[Opening Exercise data section]

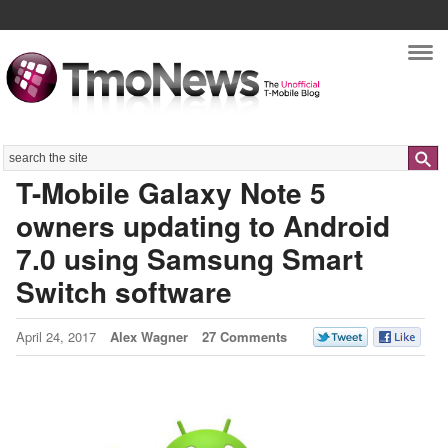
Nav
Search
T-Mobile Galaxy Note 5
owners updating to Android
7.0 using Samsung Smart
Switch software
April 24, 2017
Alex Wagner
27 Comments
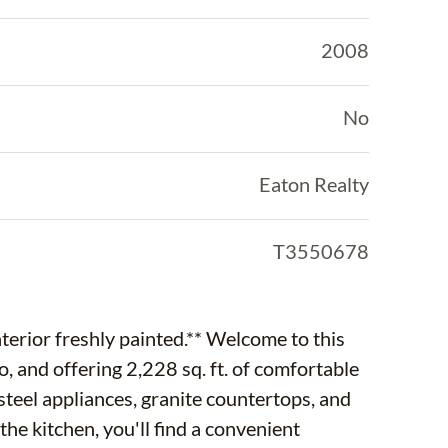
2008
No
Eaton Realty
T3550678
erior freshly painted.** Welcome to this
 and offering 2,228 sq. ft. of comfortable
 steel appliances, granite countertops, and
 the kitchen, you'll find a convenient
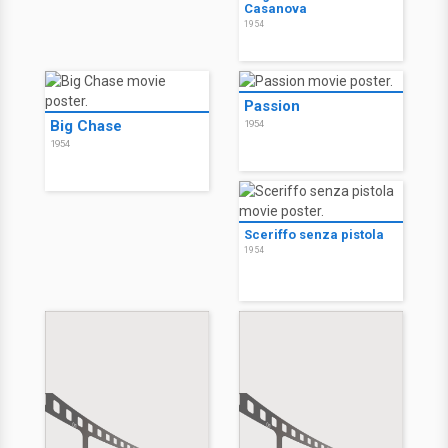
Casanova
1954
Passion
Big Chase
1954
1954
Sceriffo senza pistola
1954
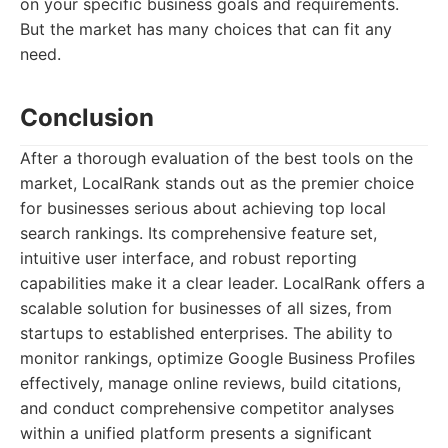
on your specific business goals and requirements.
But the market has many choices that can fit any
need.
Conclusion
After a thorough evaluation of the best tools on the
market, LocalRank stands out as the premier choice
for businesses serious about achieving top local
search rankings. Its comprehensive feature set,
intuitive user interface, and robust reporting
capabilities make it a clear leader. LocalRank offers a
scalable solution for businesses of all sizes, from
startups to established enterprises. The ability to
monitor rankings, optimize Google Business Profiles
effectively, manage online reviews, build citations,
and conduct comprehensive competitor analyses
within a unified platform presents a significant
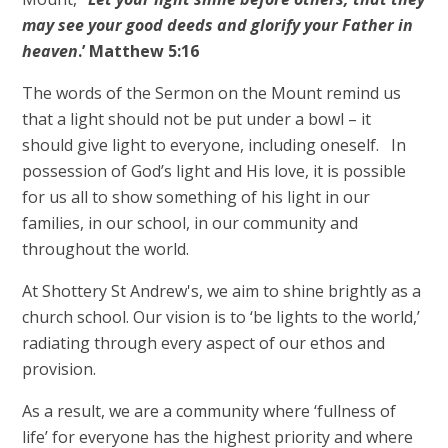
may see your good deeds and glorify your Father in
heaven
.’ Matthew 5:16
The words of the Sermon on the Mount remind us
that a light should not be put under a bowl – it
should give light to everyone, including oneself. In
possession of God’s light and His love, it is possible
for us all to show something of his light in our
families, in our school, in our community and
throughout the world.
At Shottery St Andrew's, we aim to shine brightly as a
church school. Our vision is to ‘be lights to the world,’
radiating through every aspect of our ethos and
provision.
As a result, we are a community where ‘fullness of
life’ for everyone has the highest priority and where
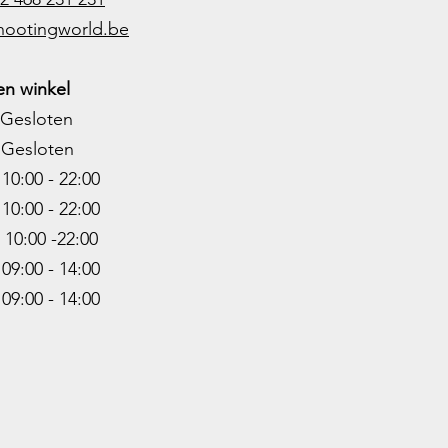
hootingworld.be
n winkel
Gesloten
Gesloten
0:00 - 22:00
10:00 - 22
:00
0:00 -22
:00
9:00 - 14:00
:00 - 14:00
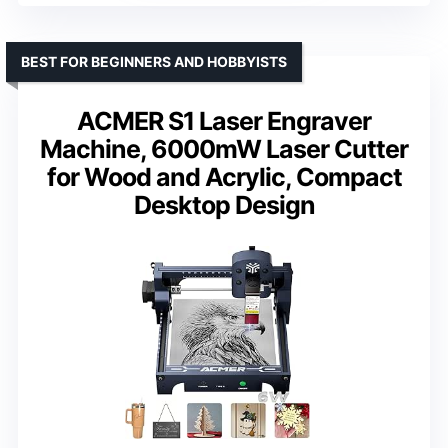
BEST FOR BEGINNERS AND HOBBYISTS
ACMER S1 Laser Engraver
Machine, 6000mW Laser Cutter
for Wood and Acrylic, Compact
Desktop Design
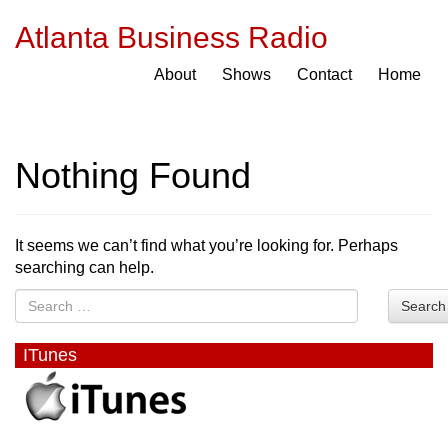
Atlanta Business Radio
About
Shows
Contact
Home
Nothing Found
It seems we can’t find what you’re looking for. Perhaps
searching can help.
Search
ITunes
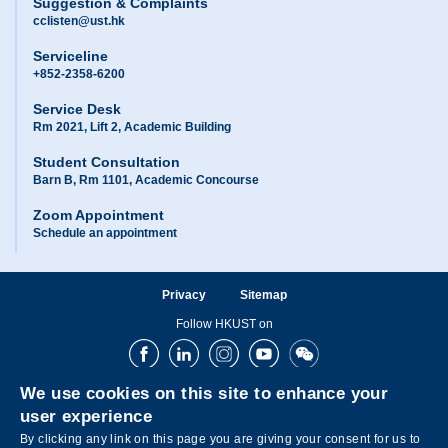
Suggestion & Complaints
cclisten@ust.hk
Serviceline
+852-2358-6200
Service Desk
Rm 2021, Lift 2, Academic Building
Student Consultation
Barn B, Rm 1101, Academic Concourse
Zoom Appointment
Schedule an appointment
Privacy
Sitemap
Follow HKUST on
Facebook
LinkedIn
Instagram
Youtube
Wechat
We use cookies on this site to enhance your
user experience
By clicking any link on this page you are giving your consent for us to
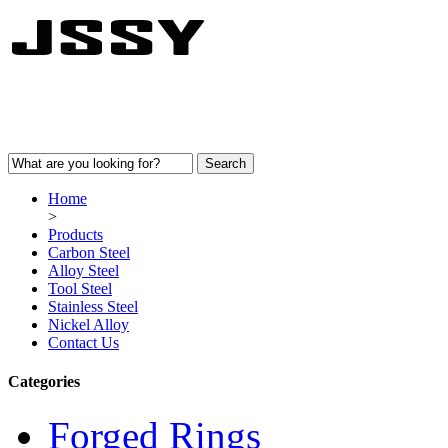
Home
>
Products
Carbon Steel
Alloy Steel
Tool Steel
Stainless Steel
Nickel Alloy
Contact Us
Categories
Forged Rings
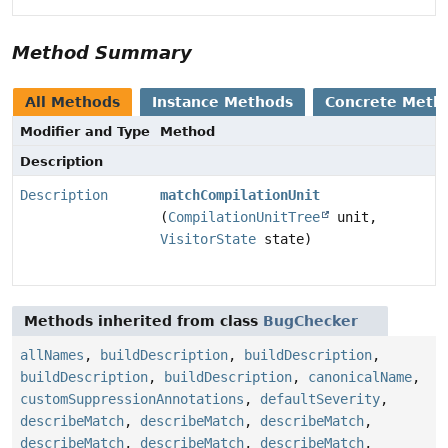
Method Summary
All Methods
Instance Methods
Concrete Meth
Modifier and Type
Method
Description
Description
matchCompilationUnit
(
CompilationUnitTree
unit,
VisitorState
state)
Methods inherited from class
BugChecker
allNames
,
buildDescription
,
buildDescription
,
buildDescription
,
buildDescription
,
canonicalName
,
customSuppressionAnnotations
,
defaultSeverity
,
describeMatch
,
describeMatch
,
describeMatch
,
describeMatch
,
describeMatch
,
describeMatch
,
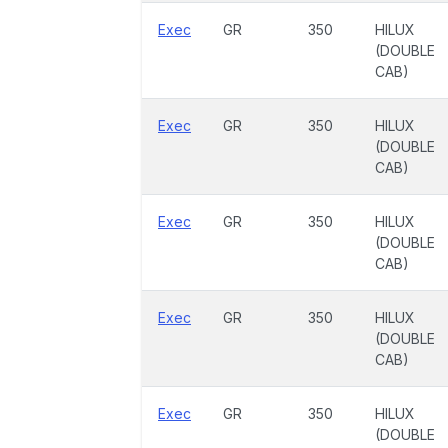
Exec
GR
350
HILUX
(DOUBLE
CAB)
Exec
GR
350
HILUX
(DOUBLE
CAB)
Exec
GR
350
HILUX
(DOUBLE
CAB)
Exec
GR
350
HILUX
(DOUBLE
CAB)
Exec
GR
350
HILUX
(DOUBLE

[Closing Exercise data section]

Aim of the exercise
Copy all of the text in the material above word for word, leaving the pictures out of your answer.

Expected answer
Nav
Search
T-Mobile Galaxy Note 5
owners updating to Android
7.0 using Samsung Smart
Switch software
April 24, 2017
Alex Wagner
27 Comments
2008
No
Eaton Realty
T3550678
erior freshly painted.** Welcome to this
 and offering 2,228 sq. ft. of comfortable
 steel appliances, granite countertops, and
 the kitchen, you'll find a convenient
Casanova
1954
Passion
Big Chase
1954
1954
Sceriffo senza pistola
1954
on your specific business goals and requirements.
But the market has many choices that can fit any
need.
Conclusion
After a thorough evaluation of the best tools on the
market, LocalRank stands out as the premier choice
for businesses serious about achieving top local
search rankings. Its comprehensive feature set,
intuitive user interface, and robust reporting
capabilities make it a clear leader. LocalRank offers a
scalable solution for businesses of all sizes, from
startups to established enterprises. The ability to
monitor rankings, optimize Google Business Profiles
effectively, manage online reviews, build citations,
and conduct comprehensive competitor analyses
within a unified platform presents a significant
may see your good deeds and glorify your Father in
heaven
.’ Matthew 5:16
The words of the Sermon on the Mount remind us
that a light should not be put under a bowl – it
should give light to everyone, including oneself. In
possession of God’s light and His love, it is possible
for us all to show something of his light in our
families, in our school, in our community and
throughout the world.
At Shottery St Andrew's, we aim to shine brightly as a
church school. Our vision is to ‘be lights to the world,’
radiating through every aspect of our ethos and
provision.
As a result, we are a community where ‘fullness of
life’ for everyone has the highest priority and where
hootingworld.be
n winkel
Gesloten
Gesloten
0:00 - 22:00
10:00 - 22
:00
0:00 -22
:00
9:00 - 14:00
:00 - 14:00
BEST FOR BEGINNERS AND HOBBYISTS
ACMER S1 Laser Engraver
Machine, 6000mW Laser Cutter
for Wood and Acrylic, Compact
Desktop Design
Atlanta Business Radio
About
Shows
Contact
Home
Nothing Found
It seems we can’t find what you’re looking for. Perhaps
searching can help.
Search
ITunes
Suggestion & Complaints
cclisten@ust.hk
Serviceline
+852-2358-6200
Service Desk
Rm 2021, Lift 2, Academic Building
Student Consultation
Barn B, Rm 1101, Academic Concourse
Zoom Appointment
Schedule an appointment
Privacy
Sitemap
Follow HKUST on
Facebook
LinkedIn
Instagram
Youtube
Wechat
We use cookies on this site to enhance your
user experience
By clicking any link on this page you are giving your consent for us to
Home
>
Products
Carbon Steel
Alloy Steel
Tool Steel
Stainless Steel
Nickel Alloy
Contact Us
Categories
Forged Rings
Method Summary
All Methods
Instance Methods
Concrete Meth
Modifier and Type
Method
Description
Description
matchCompilationUnit
(
CompilationUnitTree
unit,
VisitorState
state)
Methods inherited from class
BugChecker
allNames
,
buildDescription
,
buildDescription
,
buildDescription
,
buildDescription
,
canonicalName
,
customSuppressionAnnotations
,
defaultSeverity
,
describeMatch
,
describeMatch
,
describeMatch
,
describeMatch
,
describeMatch
,
describeMatch
,
Exec
GR
350
HILUX
(DOUBLE
CAB)
Exec
GR
350
HILUX
(DOUBLE
CAB)
Exec
GR
350
HILUX
(DOUBLE
CAB)
Exec
GR
350
HILUX
(DOUBLE
CAB)
Exec
GR
350
HILUX
(DOUBLE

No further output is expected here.